Economics: Dr Brian Turner

Lecturer: Dr Brian Turner
Department: Department of Economics, Cork University Business School.
Module: EC4215 – Business Econometrics I.

Integration of GCDE

The module introduces econometrics to students. Econometrics is essentially a way of mathematically/statistically modelling economic phenomena using data. The plan is to introduce concepts relating to global citizenship using examples of regression analysis, using datasets on relevant indicators and existing research in this area. It will integrate GCDE-related examples rather than more generic economic examples when presenting ideas related to regression analysis. This would be a more subtle exposure of students to GCDE concepts than in a more qualitative module. I would hope that, by using CGDE-related examples in class, this would encourage students to develop an interest in these issues and research these further themselves.

Application of Praxis in Teaching

Having based my case study on an econometrics module (EC4215), I actually did not end up teaching this module in the 2021/22 academic year, as I was on research sabbatical in the semester in which that module is taught.

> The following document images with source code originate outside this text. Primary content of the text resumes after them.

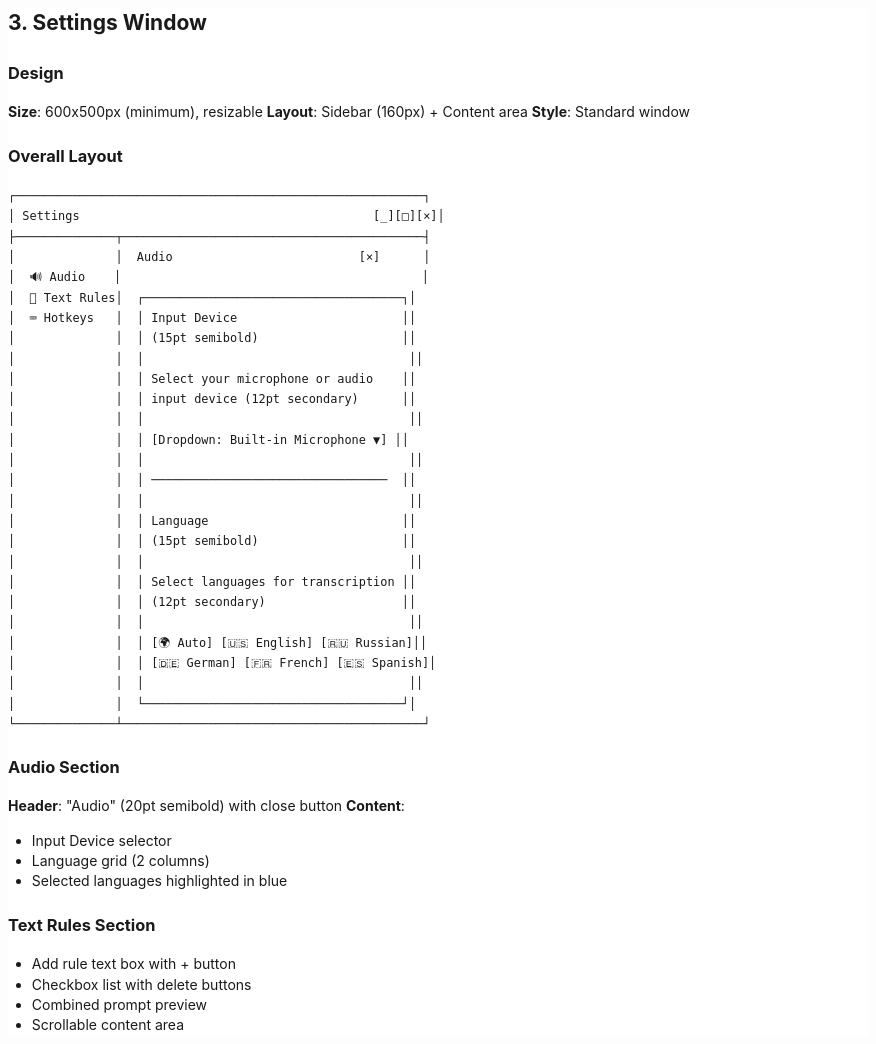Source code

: 
## 3. Settings Window

### Design
**Size**: 600x500px (minimum), resizable
**Layout**: Sidebar (160px) + Content area
**Style**: Standard window

### Overall Layout
```
┌─────────────────────────────────────────────────────────┐
│ Settings                                         [_][□][×]│
├──────────────┬──────────────────────────────────────────┤
│              │  Audio                          [×]      │
│  🔊 Audio    │                                          │
│  📝 Text Rules│  ┌────────────────────────────────────┐│
│  ⌨️ Hotkeys   │  │ Input Device                       ││
│              │  │ (15pt semibold)                    ││
│              │  │                                     ││
│              │  │ Select your microphone or audio    ││
│              │  │ input device (12pt secondary)      ││
│              │  │                                     ││
│              │  │ [Dropdown: Built-in Microphone ▼] ││
│              │  │                                     ││
│              │  │ ─────────────────────────────────  ││
│              │  │                                     ││
│              │  │ Language                           ││
│              │  │ (15pt semibold)                    ││
│              │  │                                     ││
│              │  │ Select languages for transcription ││
│              │  │ (12pt secondary)                   ││
│              │  │                                     ││
│              │  │ [🌍 Auto] [🇺🇸 English] [🇷🇺 Russian]││
│              │  │ [🇩🇪 German] [🇫🇷 French] [🇪🇸 Spanish]│
│              │  │                                     ││
│              │  └────────────────────────────────────┘│
└──────────────┴──────────────────────────────────────────┘
```

### Audio Section
**Header**: "Audio" (20pt semibold) with close button
**Content**:
- Input Device selector
- Language grid (2 columns)
- Selected languages highlighted in blue

### Text Rules Section
- Add rule text box with + button
- Checkbox list with delete buttons
- Combined prompt preview
- Scrollable content area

Image of a group of students gathered at The Quad, UCC.However, I was assigned to teach a different econometrics module (EC3153) in the semester in which I was teaching, so I attempted to incorporate some of what I had hoped to bring into EC4215 into EC3153 instead (albeit that the content of the two modules is not entirely the same, although there are some similarities).

In particular, I tried, where I could, to use examples related to SDGs when trying to illustrate concepts, rather than more generic macro- or micro-economic examples. Specific examples where I did this are as follows:


  • I set an exercise for students to think about what functional form they would use to examine a number of sample regressions. The examples I used were all related to the SDGs. They were:
    • CO2 emissions and population in the EU over time.
    • Education spending and GDP across all European countries in 2018 (I later showed the students data on this example from Eurostat).
    • Health spending and age over an individual’s lifetime.
  • I covered a number of examples of heteroscedasticity in class, two of which related to SDGs. These were:
    • A hypothetical regression specification of health expenditure (dependent variable) and GDP (independent variable) across 100 developed and developing countries.
    • A regression (using actual data) of total health expenditure across European countries using public health expenditure, GDP, population, the proportion of the population aged 75 and over, average length of hospital stay, proportion of non-smokers in the population, and number of available hospital beds as the independent variables.
  • I prepared material for the tutor, which also included some SDG-related material, specifically:
    • In the tutorial on specification, I used a health-related example, where the demand for private health insurance was being examined with reference to the consumer price index for health insurance, the number of people waiting longer than six months for inpatient treatment as public patients, average annual income, and the number of beds available in private hospitals.
    • In the tutorial on autocorrelation, I used an example of smoking trends among teenagers being related to average weekly income of teenagers, the amount spent on cigarette advertising and the value of GDP.

Although these may have been subtle examples, my hope is that they would have got the students to think about these types of issues rather than more generic macro- or micro-economic issues. Ideally, I would like to think that this might pique the interest of some students in these areas, and they might go on to examine them further themselves.



Praxis plan

Turner, Brian_case-study-Praxis-Plan_Draft 1 (PDF opens in a new tab/window)



Dr Brian Turner

Brian Turner is a lecturer in the Department of Economics at UCC. His research interests focus primarily on health economics, in particular the funding of healthcare and health insurance, as well as wider developments in the Irish health system.

Prior to returning to UCC in 2005 to complete his PhD, Brian worked as a property analyst in London and Dublin and then in the regulatory agency for the private health insurance market in Ireland. Brian also holds a Postgraduate Certificate and Postgraduate Diploma in Teaching and Learning in Higher Education from UCC. He also has an interest in global citizenship and the role of business in development issues.